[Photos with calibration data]
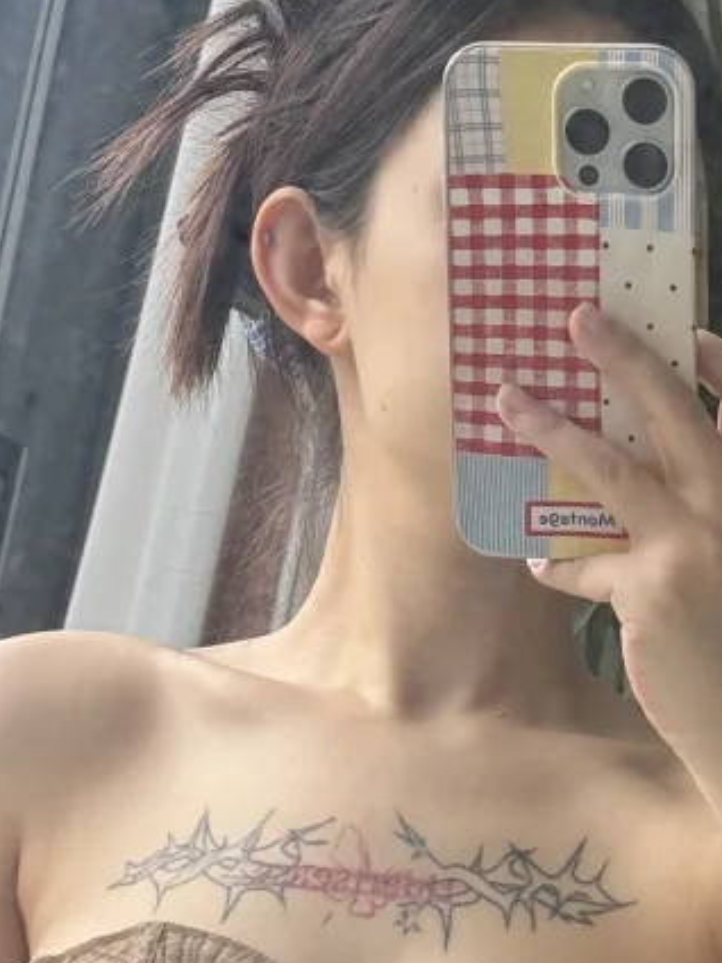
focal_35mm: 163
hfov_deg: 9.1
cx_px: 565
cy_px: 829
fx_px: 4533
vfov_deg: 12.1
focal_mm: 6.76
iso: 64
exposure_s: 1/167
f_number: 1.78
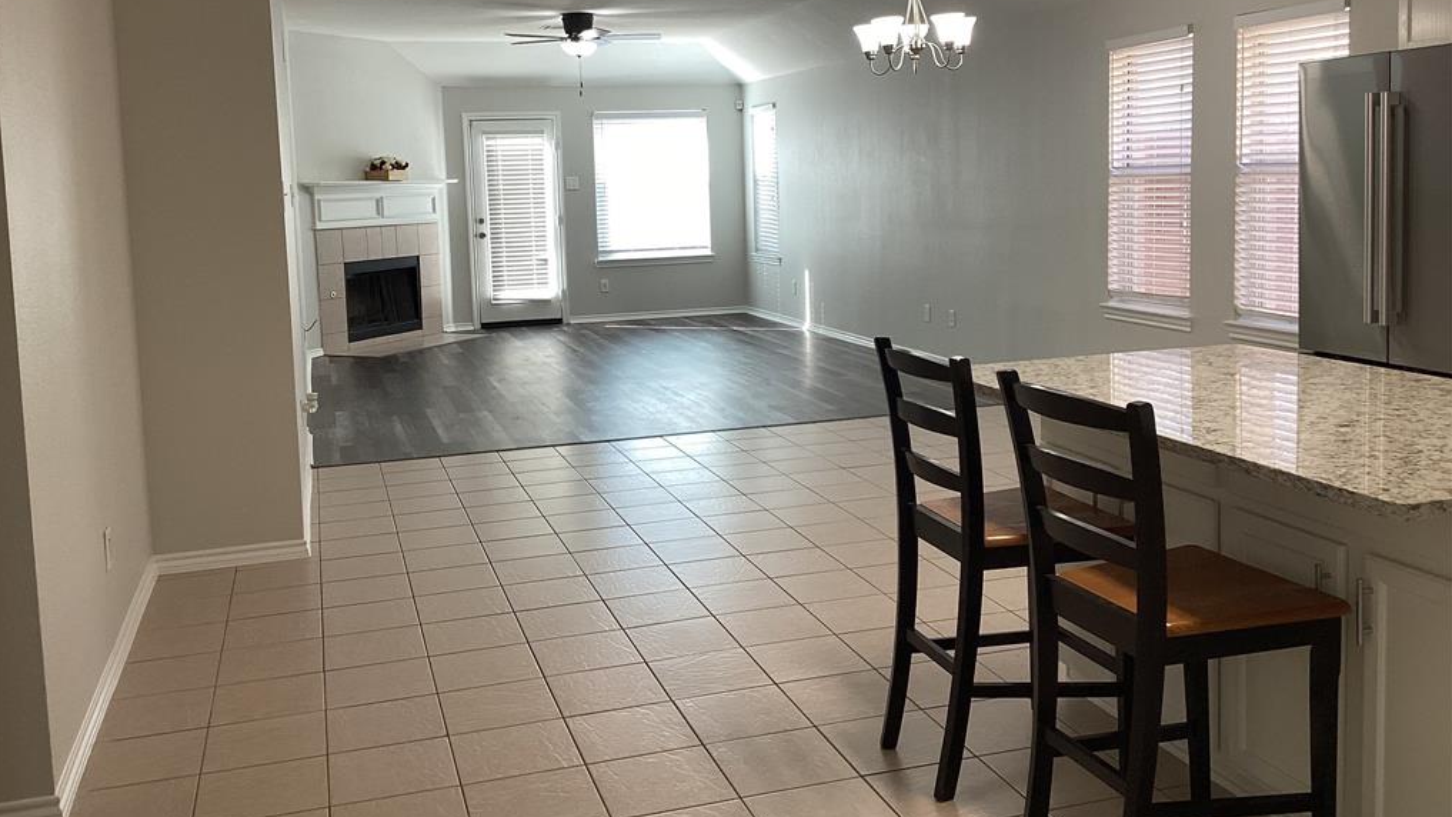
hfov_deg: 58.0
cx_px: 722
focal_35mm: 34
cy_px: 299
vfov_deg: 34.4
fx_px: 1309
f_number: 2.4
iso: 64
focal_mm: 3.3
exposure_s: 1/60
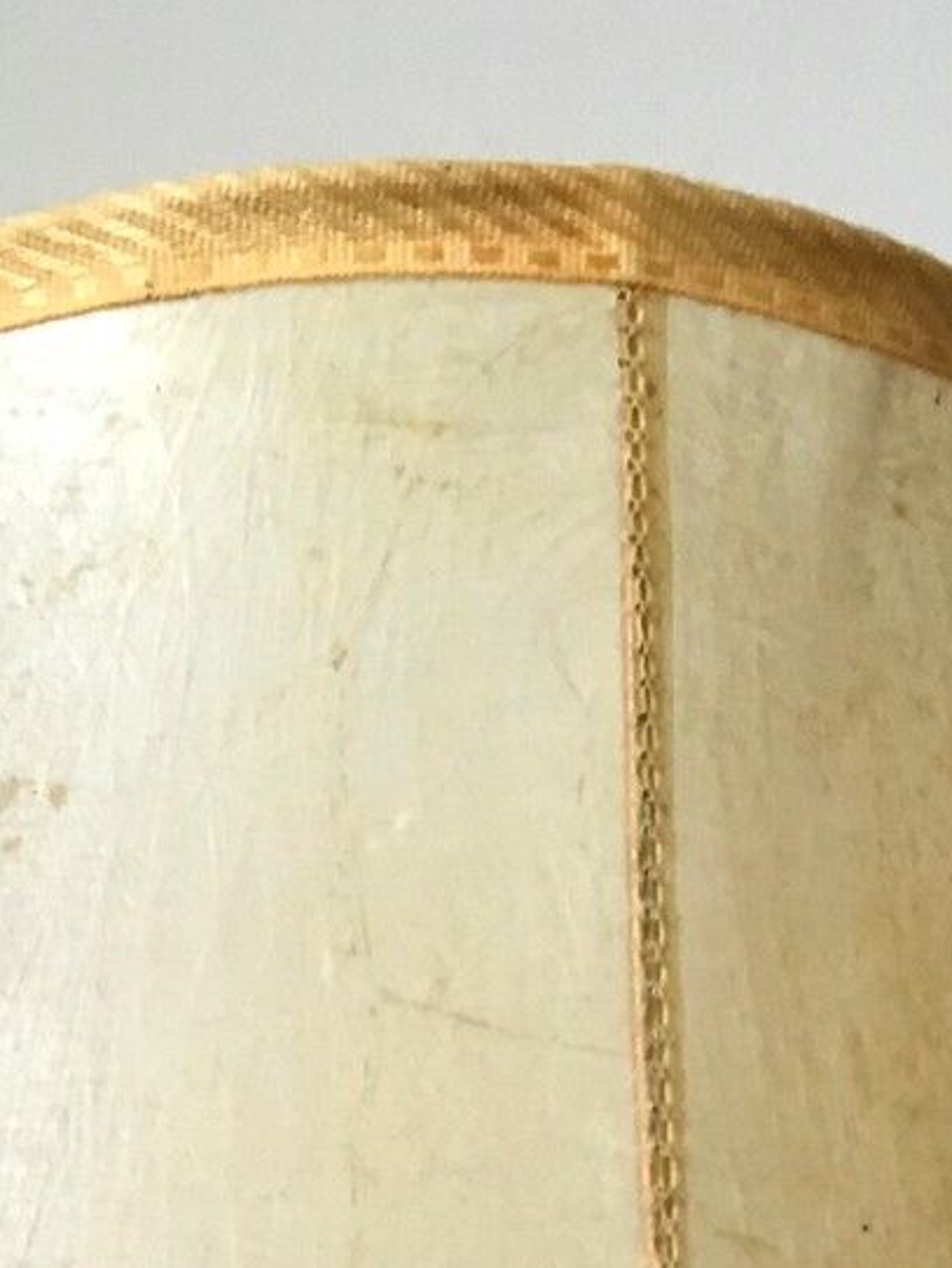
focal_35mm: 107
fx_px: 3920
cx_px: 365
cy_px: 2136
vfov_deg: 16.1
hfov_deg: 13.8
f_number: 2.2
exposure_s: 1/33
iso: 100
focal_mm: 4.15
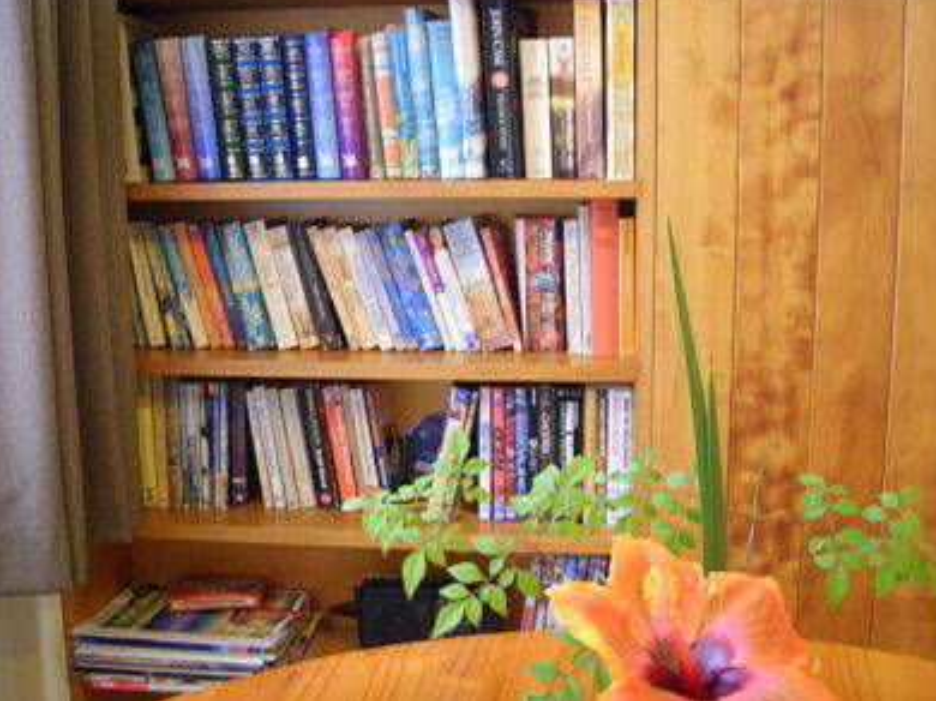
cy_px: 346
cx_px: 478
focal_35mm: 39
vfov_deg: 36.8
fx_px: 1054
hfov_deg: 47.9
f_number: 3.5
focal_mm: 6.7
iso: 320
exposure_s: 1/8
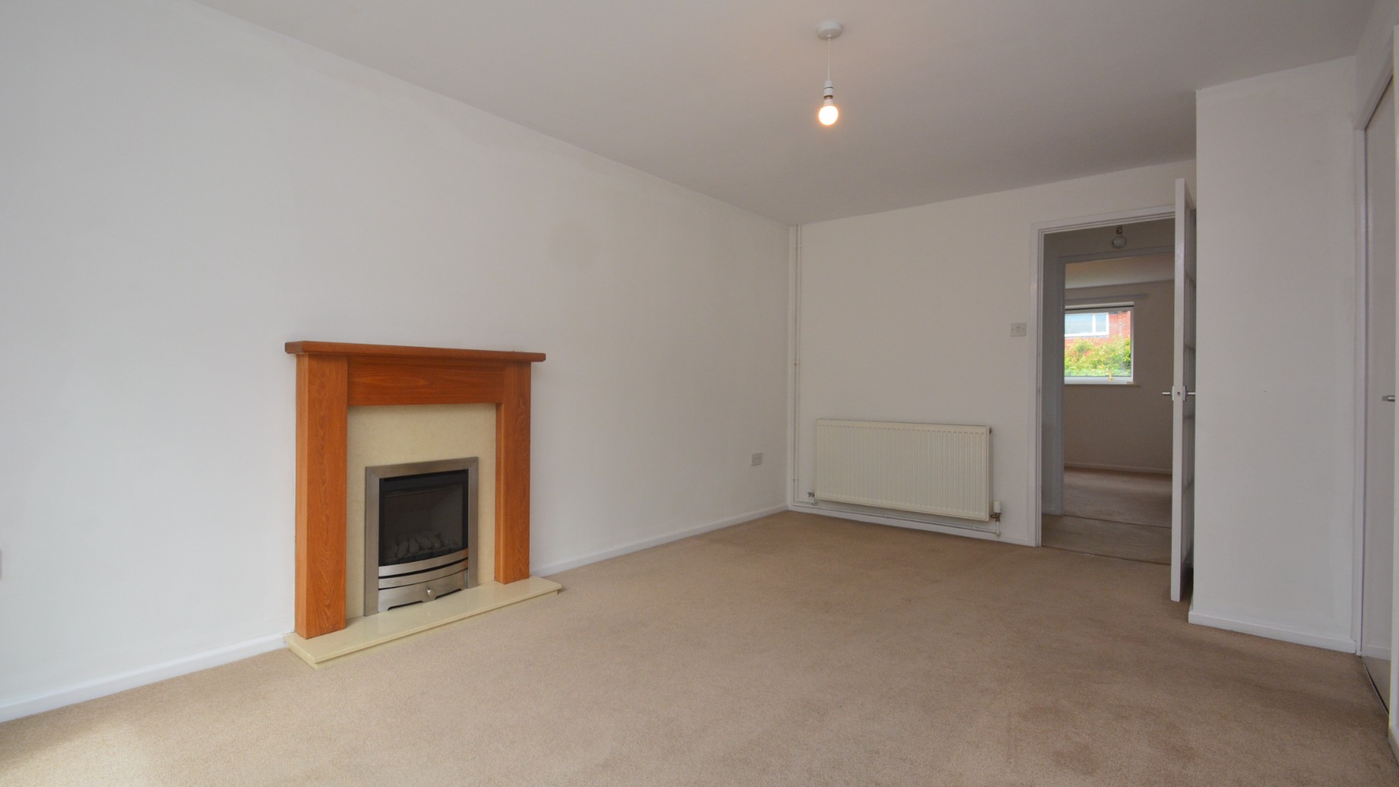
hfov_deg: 99.4
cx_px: 690
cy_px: 363
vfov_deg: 67.0
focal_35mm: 16
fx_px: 594
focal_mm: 10
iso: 560
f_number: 9
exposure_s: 1/125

- [YOUR OBJECTIVE]
Starting with the line that contains "exposure_s: 1/33", give the lines again exactly as they appear through the last line of the data, pictures excluded.

- [COMPLETED TASK]
exposure_s: 1/33
iso: 100
focal_mm: 4.15
cy_px: 346
cx_px: 478
focal_35mm: 39
vfov_deg: 36.8
fx_px: 1054
hfov_deg: 47.9
f_number: 3.5
focal_mm: 6.7
iso: 320
exposure_s: 1/8
hfov_deg: 99.4
cx_px: 690
cy_px: 363
vfov_deg: 67.0
focal_35mm: 16
fx_px: 594
focal_mm: 10
iso: 560
f_number: 9
exposure_s: 1/125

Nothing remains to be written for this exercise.